UNITED STATES OF AMERICA and STATE OF GEORGIA, Plaintiffs, v. MIRACLE HOME CARE, INC.; MIRACLE ADULT DAY CARE, INC.; MIRACLE TRANSPORTATION; SHASHICKA TYRE-HILL; and DARLENE JACKSON, Defendants.

CV 2:18-078

In the United States District Court for the Southern District of Georgia Brunswick Division

February 5, 2019

HON. LISA GODBEY WOOD, JUDGE

ORDER

Plaintiffs, the United States of America (the “United States“) and the State of Georgia (“Georgia“), brought this action against Defendants to recover damages under the False Claims Act, as amended, 31 U.S.C. §§ 3729-3733, the Georgia False Medicaid Claims Act, O.C.G.A. § 49-4-168, et seq., and common law remedies. Dkt. No. 1. Defendant Miracle Home Care, Inc. filed a counterclaim against Plaintiffs for breach of contract, dkt. no. 11 at 106-07, and all Defendants filed a counterclaim against Plaintiffs for unjust enrichment, id. at 107. Before the Court are two motions: (1) The United States’ Motion to Dismiss Defendants’ counterclaims for lack of subject matter jurisdiction pursuant to Federal Rule of Civil Procedure 12(b)(1), dkt. no. 19; and (2) Georgia‘s Motion to Dismiss Defendants’ counterclaims for lack of subject matter jurisdiction pursuant to Federal Rule of Civil Procedure 12(b)(1), dkt. no. 20. Defendants have not responded to either motion, but because the deadline for responding to either motion has long passed, these motions are ripe for review. For the reasons that follow, the United States’ Motion, dkt. no. 19, is GRANTED, and Georgia‘s Motion, dkt. no. 20, is GRANTED.

> **Data to examine**:
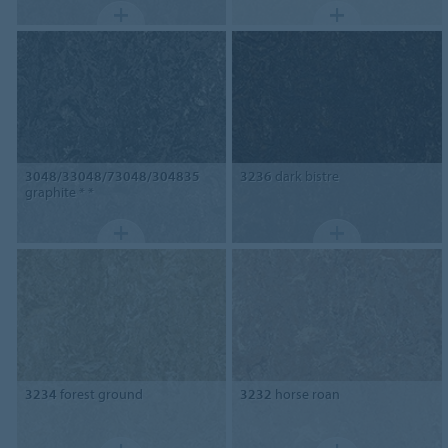
3048/33048/73048/304835
3236
dark bistre
graphite * *
3234
forest ground
3232
horse roan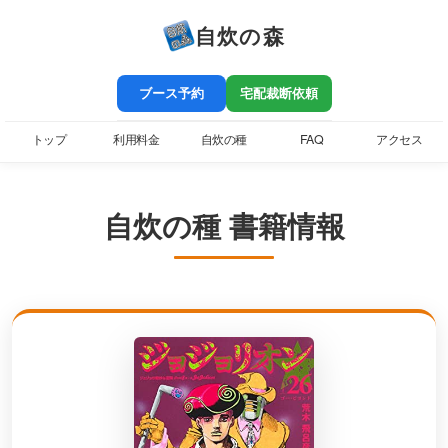
自炊の森
ブース予約
宅配裁断依頼
トップ
利用料金
自炊の種
FAQ
アクセス
自炊の種 書籍情報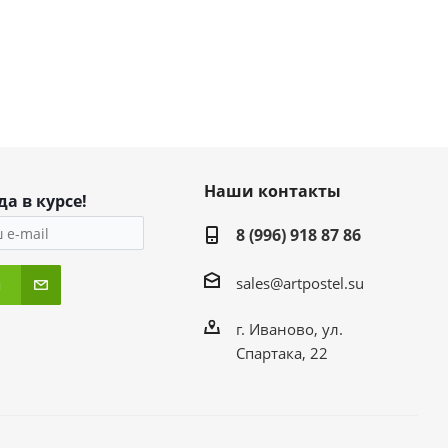
Наши контакты
да в курсе!
8 (996) 918 87 86
sales@artpostel.su
я
г. Иваново, ул.
Спартака, 22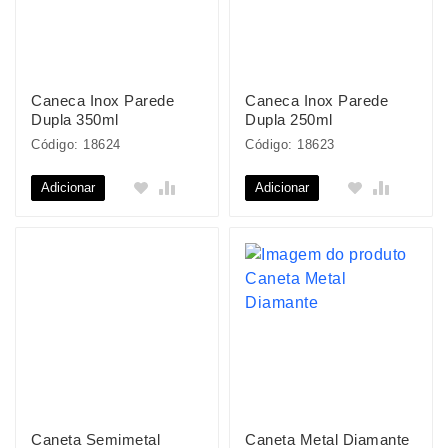
Caneca Inox Parede
Caneca Inox Parede
Dupla 350ml
Dupla 250ml
Código: 18624
Código: 18623
Adicionar
Adicionar
Caneta Semimetal
Caneta Metal Diamante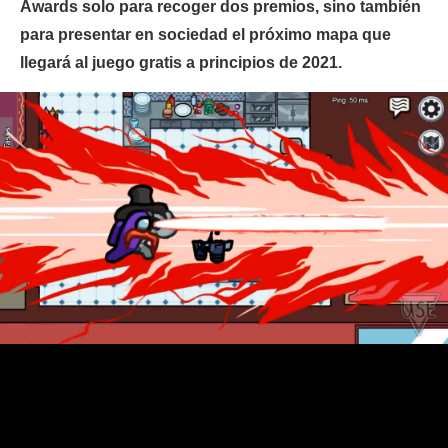
Awards solo para recoger dos premios, sino también
para presentar en sociedad el próximo mapa que
llegará al juego gratis a principios de 2021.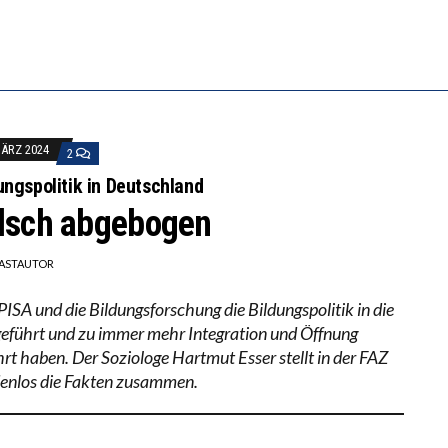
ERSTÄRKTE HARMONISIERUNG IM SCHULWESEN VERRI
ANZE HILFLOSIGKEIT DES BILDUNGSBÜRGERTUMS
MÄRZ 2024
2
ungspolitik in Deutschland
lsch abgebogen
ASTAUTOR
PISA und die Bildungsforschung die Bildungspolitik in die
 geführt und zu immer mehr Integration und Öffnung
hrt haben. Der Soziologe Hartmut Esser stellt in der FAZ
enlos die Fakten zusammen.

> **What to work on**:
(1) Return the stretch of the Miracle Home Care court order from "UNITED STATES OF AMERICA and" through "DARLENE JACKSON, Defendants.", copied word for word.
(2) Continue the Miracle Home Care court order, starting after its last sentence.

> **Written responses**:
(1)
UNITED STATES OF AMERICA and STATE OF GEORGIA, Plaintiffs, v. MIRACLE HOME CARE, INC.; MIRACLE ADULT DAY CARE, INC.; MIRACLE TRANSPORTATION; SHASHICKA TYRE-HILL; and DARLENE JACKSON, Defendants.

(2)
I. Background

As an initial matter, “the party invoking the court‘s jurisdiction bears the burden of proving, by a preponderance of the evidence, facts supporting the existence of federal jurisdiction.” McCormick v. Aderholt, 293 F.3d 1254, 1257 (11th Cir. 2002). Here, Defendants are invoking the Court‘s jurisdiction for the purpose of their counterclaims.

Turning to the motions to dismiss, ”Rule 12(b)(1) motions to dismiss for lack of subject matter jurisdiction can be asserted on either facial or factual grounds.” Carmichael v. Kellogg, Brown & Root Servs., Inc., 572 F.3d 1271, 1279 (11th Cir. 2009) (citation omitted). “Facial challenges to subject matter jurisdiction are based solely on the allegations in the complaint. When considering such challenges, the court must, as with a Rule 12(b)(6) motion, take the complaint‘s allegations as true.” Id.

Here, the United States’ and Georgia‘s assertions that this Court lacks subject matter jurisdiction over the counterclaims are based solely on the allegations in Defendants’ counterclaims and thus their jurisdictional challenges are facial. For the purposes of this Order, then, the Court has accepted as true all facts alleged in the counterclaim and construed all reasonable inferences in the light most favorable to Plaintiff.

II. The United States of America

The United States argues that Defendants’ counterclaims are barred by sovereign immunity such that the Court is deprived of jurisdiction over these claims. “It is well settled that the United States, as a sovereign entity, is immune from suit unless it consents to be sued.” Zelaya v. United States, 781 F.3d 1315, 1321 (11th Cir. 2015) (citations omitted). “If there is no specific waiver of sovereign immunity as to a particular claim filed against the Government, the court lacks subject matter jurisdiction over the suit.” Id. (citing F.D.I.C. v. Meyer, 510 U.S. 471, 475-76 (1994)).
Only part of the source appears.